Maximum allowable difference between sample estimate and true parameter. Determines precision.

Population Variance (σ²) or Proportion (p)

Measure of variability in population. Greater variability demands larger sample size.

Population Size (N)

Relevant when population finite and small. Adjusts sample size via finite population correction.

Sample Size Formulas for Confidence Intervals

For Population Mean (σ Known)

Basic formula based on normal distribution quantile, variance, and margin of error.

n = (Z_(α/2) * σ / E)²

For Population Proportion

Formula incorporates estimated proportion to account for binomial variability.

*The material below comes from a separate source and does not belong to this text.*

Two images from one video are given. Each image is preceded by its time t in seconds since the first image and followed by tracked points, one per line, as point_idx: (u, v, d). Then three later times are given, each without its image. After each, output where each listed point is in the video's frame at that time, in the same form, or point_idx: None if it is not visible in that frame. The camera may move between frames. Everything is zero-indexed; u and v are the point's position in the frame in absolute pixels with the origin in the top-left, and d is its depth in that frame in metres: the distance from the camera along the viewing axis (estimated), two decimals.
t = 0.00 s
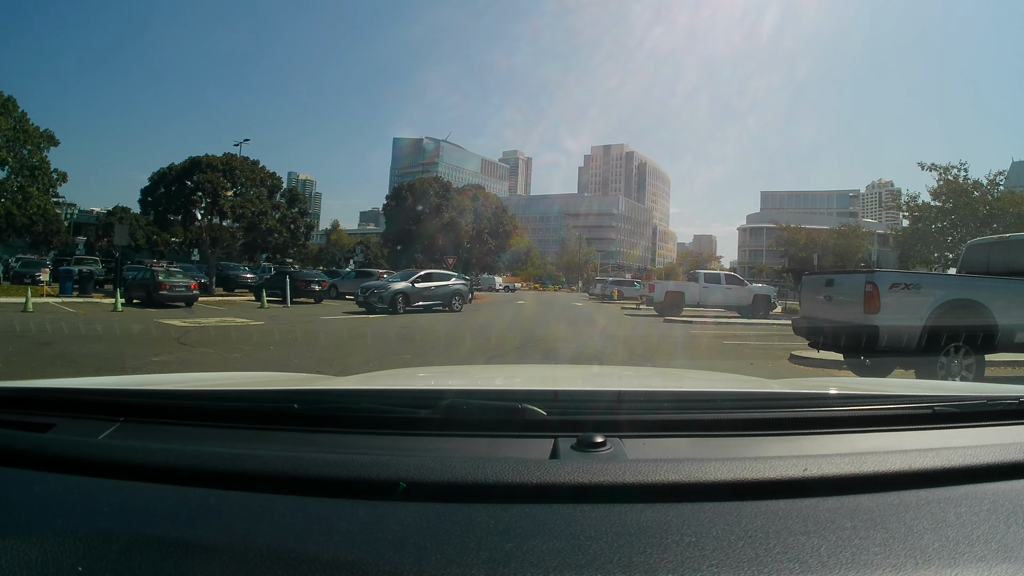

n = (Z_(α/2))² * p * (1 - p) / E²

When σ Unknown (Use Sample Standard Deviation)

Approximate using pilot studies or prior research, or iteratively update.

Effect of Margin of Error

Inverse Square Relationship

Sample size proportional to 1/E². Halving margin of error quadruples sample size.

Practical Impact

Small gains in precision require large sample increases; budget and time constraints critical.

Trade-Offs

Balance between feasible sample size and desired precision essential.

Confidence Level Implications

Critical Value (Z or t)

Higher confidence level increases critical value, enlarges sample size.

Examples

Z_(0.05/2) = 1.96 for 95%, Z_(0.01/2) = 2.576 for 99%.

Effect on Interval Width

Wider intervals for higher confidence, requiring more data points to maintain margin of error.

Population Variability and Its Impact

Variance Influence

Higher variance increases required sample size to achieve same precision.

Estimating Variance

Use previous studies, pilot data, or conservative estimates to avoid underestimation.

Effect on Proportions

Maximum variability at p=0.5 maximizes sample size; conservative default when p unknown.

Finite Population Correction

When Applicable

Useful when sample exceeds 5% of population (n/N > 0.05).

Correction Factor

n_adj = (n * N) / (n + N - 1)

Effect

Reduces sample size needed for fixed precision when population is small.

Sample Size for Proportions

Formula Recap

n = (Z_(α/2))² * p * (1-p) / E²

Unknown Proportion Strategy

Use p=0.5 for maximum sample size; ensures conservative estimate.

Example Table

Margin of Error (E)Sample Size (p=0.5, 95% CI)
0.05385
0.031067
0.019604

Sample Size for Means

Formula Recap

n = (Z_(α/2) * σ / E)²

Estimating σ

Use prior studies, pilot samples, or conservative guesses when unknown.

Example Calculation

Given σ=10, E=2, 95% CI (Z=1.96):

n = (1.96 * 10 / 2)² = (9.8)² = 96.04 ≈ 97

Practical Considerations in Determining Sample Size

Budget and Resources

Balance statistical requirements with financial and temporal constraints.

Non-Response and Attrition

Adjust sample size upwards to compensate for expected data loss.

Ethical Concerns

Avoid unnecessarily large samples to prevent waste and participant burden.

Software and Tools

Use statistical packages (R, SAS, G*Power) for precise calculations and power analysis.

Common Mistakes and Misconceptions

Ignoring Variance or Using Incorrect Estimates

Leads to underpowered or inefficient studies.

Misunderstanding Margin of Error

Confusing margin of error with total interval width or ignoring confidence level effects.

Disregarding Finite Population Correction

Results in oversampling in small populations.

Assuming Larger Samples Always Better

Excessive sample size can waste resources without meaningful gain.

References

  • Cochran, W.G., Sampling Techniques, 3rd ed., Wiley, 1977, pp. 50-65.
  • Kish, L., Survey Sampling, Wiley, 1965, pp. 33-45.
  • Lwanga, S.K., Lemeshow, S., Sample Size Determination in Health Studies, WHO, 1991, pp. 10-20.
  • Israel, G.D., Determining Sample Size, University of Florida IFAS Extension, 1992, pp. 1-5.
  • Biau, D.J., Kernéis, S., Porcher, R., Statistics in Brief: The Importance of Sample Size in the Planning and Interpretation of Medical Research, Clinical Orthopaedics and Related Research, 466(9), 2008, pp. 2282-2288.